[Opening Dataset extract section]
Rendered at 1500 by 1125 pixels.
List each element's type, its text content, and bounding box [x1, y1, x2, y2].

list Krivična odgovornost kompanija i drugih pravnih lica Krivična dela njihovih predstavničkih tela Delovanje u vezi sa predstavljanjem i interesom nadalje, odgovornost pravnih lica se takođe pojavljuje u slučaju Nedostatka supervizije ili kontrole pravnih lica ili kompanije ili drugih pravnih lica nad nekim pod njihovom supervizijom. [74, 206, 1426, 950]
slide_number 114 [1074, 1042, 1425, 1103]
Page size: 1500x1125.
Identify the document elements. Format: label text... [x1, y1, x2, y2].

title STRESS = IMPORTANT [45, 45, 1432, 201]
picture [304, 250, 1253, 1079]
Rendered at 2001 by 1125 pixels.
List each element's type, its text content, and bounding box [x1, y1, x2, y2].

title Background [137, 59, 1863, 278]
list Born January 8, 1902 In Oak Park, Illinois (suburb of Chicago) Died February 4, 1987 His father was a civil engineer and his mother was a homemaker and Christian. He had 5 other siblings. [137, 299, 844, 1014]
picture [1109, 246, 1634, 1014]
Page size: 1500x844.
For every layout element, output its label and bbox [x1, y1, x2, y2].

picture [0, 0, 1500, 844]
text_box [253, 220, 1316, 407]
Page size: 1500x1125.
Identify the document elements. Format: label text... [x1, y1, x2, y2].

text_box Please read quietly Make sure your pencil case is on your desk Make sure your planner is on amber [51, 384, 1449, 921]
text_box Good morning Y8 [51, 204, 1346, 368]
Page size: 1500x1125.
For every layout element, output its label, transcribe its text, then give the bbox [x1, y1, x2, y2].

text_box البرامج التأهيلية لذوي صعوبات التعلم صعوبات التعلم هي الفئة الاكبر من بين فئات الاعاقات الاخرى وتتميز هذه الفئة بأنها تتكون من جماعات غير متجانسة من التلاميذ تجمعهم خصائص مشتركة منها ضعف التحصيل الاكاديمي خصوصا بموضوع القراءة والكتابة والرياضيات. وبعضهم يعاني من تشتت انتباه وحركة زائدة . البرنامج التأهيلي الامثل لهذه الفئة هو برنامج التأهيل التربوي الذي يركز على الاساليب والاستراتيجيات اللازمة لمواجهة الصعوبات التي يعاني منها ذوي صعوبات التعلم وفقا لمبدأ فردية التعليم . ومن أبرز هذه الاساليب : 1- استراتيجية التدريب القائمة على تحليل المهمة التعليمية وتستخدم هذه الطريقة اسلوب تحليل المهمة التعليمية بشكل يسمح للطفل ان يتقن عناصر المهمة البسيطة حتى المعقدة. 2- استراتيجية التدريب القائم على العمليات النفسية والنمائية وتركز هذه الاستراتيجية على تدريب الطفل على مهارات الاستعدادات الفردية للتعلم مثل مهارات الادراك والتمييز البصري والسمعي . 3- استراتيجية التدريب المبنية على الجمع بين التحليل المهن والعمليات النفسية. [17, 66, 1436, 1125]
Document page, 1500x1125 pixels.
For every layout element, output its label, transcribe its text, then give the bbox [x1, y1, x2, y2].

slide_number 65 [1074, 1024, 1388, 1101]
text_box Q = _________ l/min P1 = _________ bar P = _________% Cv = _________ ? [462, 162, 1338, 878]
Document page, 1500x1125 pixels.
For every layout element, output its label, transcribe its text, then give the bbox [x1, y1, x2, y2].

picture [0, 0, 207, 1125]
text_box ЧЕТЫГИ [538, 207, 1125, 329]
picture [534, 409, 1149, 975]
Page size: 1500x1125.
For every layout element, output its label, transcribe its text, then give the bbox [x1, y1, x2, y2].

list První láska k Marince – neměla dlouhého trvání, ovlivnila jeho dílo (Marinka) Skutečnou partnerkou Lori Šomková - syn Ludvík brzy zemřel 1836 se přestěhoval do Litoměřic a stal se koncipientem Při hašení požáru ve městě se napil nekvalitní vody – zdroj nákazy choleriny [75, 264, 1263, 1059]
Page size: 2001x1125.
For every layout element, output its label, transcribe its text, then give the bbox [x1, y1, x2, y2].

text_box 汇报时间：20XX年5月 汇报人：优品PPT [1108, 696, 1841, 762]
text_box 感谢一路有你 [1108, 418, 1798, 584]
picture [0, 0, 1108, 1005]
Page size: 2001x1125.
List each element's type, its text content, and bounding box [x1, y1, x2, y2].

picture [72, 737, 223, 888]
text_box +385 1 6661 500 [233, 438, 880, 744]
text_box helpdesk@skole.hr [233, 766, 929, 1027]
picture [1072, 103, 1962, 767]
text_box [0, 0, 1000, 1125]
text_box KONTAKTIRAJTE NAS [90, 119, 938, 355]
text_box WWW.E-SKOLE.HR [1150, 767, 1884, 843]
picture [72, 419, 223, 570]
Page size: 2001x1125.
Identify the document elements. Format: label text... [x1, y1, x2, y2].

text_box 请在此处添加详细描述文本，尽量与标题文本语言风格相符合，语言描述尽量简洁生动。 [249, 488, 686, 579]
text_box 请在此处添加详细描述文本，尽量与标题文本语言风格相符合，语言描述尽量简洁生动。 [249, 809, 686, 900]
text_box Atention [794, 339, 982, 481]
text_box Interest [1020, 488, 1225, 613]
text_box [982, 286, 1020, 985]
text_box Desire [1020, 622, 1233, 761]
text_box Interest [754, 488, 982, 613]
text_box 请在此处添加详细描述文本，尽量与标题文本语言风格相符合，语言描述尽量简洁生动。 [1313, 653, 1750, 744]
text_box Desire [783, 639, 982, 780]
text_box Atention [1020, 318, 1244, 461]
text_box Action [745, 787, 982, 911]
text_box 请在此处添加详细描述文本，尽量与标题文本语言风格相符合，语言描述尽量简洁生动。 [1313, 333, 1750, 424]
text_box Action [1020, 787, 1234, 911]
[Closing Dataset extract section]
## Instructions to follow
Copy out all the entries shown above, character for character.

## Exercise answer
Rendered at 1500 by 1125 pixels.
List each element's type, its text content, and bounding box [x1, y1, x2, y2].

list Krivična odgovornost kompanija i drugih pravnih lica Krivična dela njihovih predstavničkih tela Delovanje u vezi sa predstavljanjem i interesom nadalje, odgovornost pravnih lica se takođe pojavljuje u slučaju Nedostatka supervizije ili kontrole pravnih lica ili kompanije ili drugih pravnih lica nad nekim pod njihovom supervizijom. [74, 206, 1426, 950]
slide_number 114 [1074, 1042, 1425, 1103]
Page size: 1500x1125.
Identify the document elements. Format: label text... [x1, y1, x2, y2].

title STRESS = IMPORTANT [45, 45, 1432, 201]
picture [304, 250, 1253, 1079]
Rendered at 2001 by 1125 pixels.
List each element's type, its text content, and bounding box [x1, y1, x2, y2].

title Background [137, 59, 1863, 278]
list Born January 8, 1902 In Oak Park, Illinois (suburb of Chicago) Died February 4, 1987 His father was a civil engineer and his mother was a homemaker and Christian. He had 5 other siblings. [137, 299, 844, 1014]
picture [1109, 246, 1634, 1014]
Page size: 1500x844.
For every layout element, output its label and bbox [x1, y1, x2, y2].

picture [0, 0, 1500, 844]
text_box [253, 220, 1316, 407]
Page size: 1500x1125.
Identify the document elements. Format: label text... [x1, y1, x2, y2].

text_box Please read quietly Make sure your pencil case is on your desk Make sure your planner is on amber [51, 384, 1449, 921]
text_box Good morning Y8 [51, 204, 1346, 368]
Page size: 1500x1125.
For every layout element, output its label, transcribe its text, then give the bbox [x1, y1, x2, y2].

text_box البرامج التأهيلية لذوي صعوبات التعلم صعوبات التعلم هي الفئة الاكبر من بين فئات الاعاقات الاخرى وتتميز هذه الفئة بأنها تتكون من جماعات غير متجانسة من التلاميذ تجمعهم خصائص مشتركة منها ضعف التحصيل الاكاديمي خصوصا بموضوع القراءة والكتابة والرياضيات. وبعضهم يعاني من تشتت انتباه وحركة زائدة . البرنامج التأهيلي الامثل لهذه الفئة هو برنامج التأهيل التربوي الذي يركز على الاساليب والاستراتيجيات اللازمة لمواجهة الصعوبات التي يعاني منها ذوي صعوبات التعلم وفقا لمبدأ فردية التعليم . ومن أبرز هذه الاساليب : 1- استراتيجية التدريب القائمة على تحليل المهمة التعليمية وتستخدم هذه الطريقة اسلوب تحليل المهمة التعليمية بشكل يسمح للطفل ان يتقن عناصر المهمة البسيطة حتى المعقدة. 2- استراتيجية التدريب القائم على العمليات النفسية والنمائية وتركز هذه الاستراتيجية على تدريب الطفل على مهارات الاستعدادات الفردية للتعلم مثل مهارات الادراك والتمييز البصري والسمعي . 3- استراتيجية التدريب المبنية على الجمع بين التحليل المهن والعمليات النفسية. [17, 66, 1436, 1125]
Document page, 1500x1125 pixels.
For every layout element, output its label, transcribe its text, then give the bbox [x1, y1, x2, y2].

slide_number 65 [1074, 1024, 1388, 1101]
text_box Q = _________ l/min P1 = _________ bar P = _________% Cv = _________ ? [462, 162, 1338, 878]
Document page, 1500x1125 pixels.
For every layout element, output its label, transcribe its text, then give the bbox [x1, y1, x2, y2].

picture [0, 0, 207, 1125]
text_box ЧЕТЫГИ [538, 207, 1125, 329]
picture [534, 409, 1149, 975]
Page size: 1500x1125.
For every layout element, output its label, transcribe its text, then give the bbox [x1, y1, x2, y2].

list První láska k Marince – neměla dlouhého trvání, ovlivnila jeho dílo (Marinka) Skutečnou partnerkou Lori Šomková - syn Ludvík brzy zemřel 1836 se přestěhoval do Litoměřic a stal se koncipientem Při hašení požáru ve městě se napil nekvalitní vody – zdroj nákazy choleriny [75, 264, 1263, 1059]
Page size: 2001x1125.
For every layout element, output its label, transcribe its text, then give the bbox [x1, y1, x2, y2].

text_box 汇报时间：20XX年5月 汇报人：优品PPT [1108, 696, 1841, 762]
text_box 感谢一路有你 [1108, 418, 1798, 584]
picture [0, 0, 1108, 1005]
Page size: 2001x1125.
List each element's type, its text content, and bounding box [x1, y1, x2, y2].

picture [72, 737, 223, 888]
text_box +385 1 6661 500 [233, 438, 880, 744]
text_box helpdesk@skole.hr [233, 766, 929, 1027]
picture [1072, 103, 1962, 767]
text_box [0, 0, 1000, 1125]
text_box KONTAKTIRAJTE NAS [90, 119, 938, 355]
text_box WWW.E-SKOLE.HR [1150, 767, 1884, 843]
picture [72, 419, 223, 570]
Page size: 2001x1125.
Identify the document elements. Format: label text... [x1, y1, x2, y2].

text_box 请在此处添加详细描述文本，尽量与标题文本语言风格相符合，语言描述尽量简洁生动。 [249, 488, 686, 579]
text_box 请在此处添加详细描述文本，尽量与标题文本语言风格相符合，语言描述尽量简洁生动。 [249, 809, 686, 900]
text_box Atention [794, 339, 982, 481]
text_box Interest [1020, 488, 1225, 613]
text_box [982, 286, 1020, 985]
text_box Desire [1020, 622, 1233, 761]
text_box Interest [754, 488, 982, 613]
text_box 请在此处添加详细描述文本，尽量与标题文本语言风格相符合，语言描述尽量简洁生动。 [1313, 653, 1750, 744]
text_box Desire [783, 639, 982, 780]
text_box Atention [1020, 318, 1244, 461]
text_box Action [745, 787, 982, 911]
text_box 请在此处添加详细描述文本，尽量与标题文本语言风格相符合，语言描述尽量简洁生动。 [1313, 333, 1750, 424]
text_box Action [1020, 787, 1234, 911]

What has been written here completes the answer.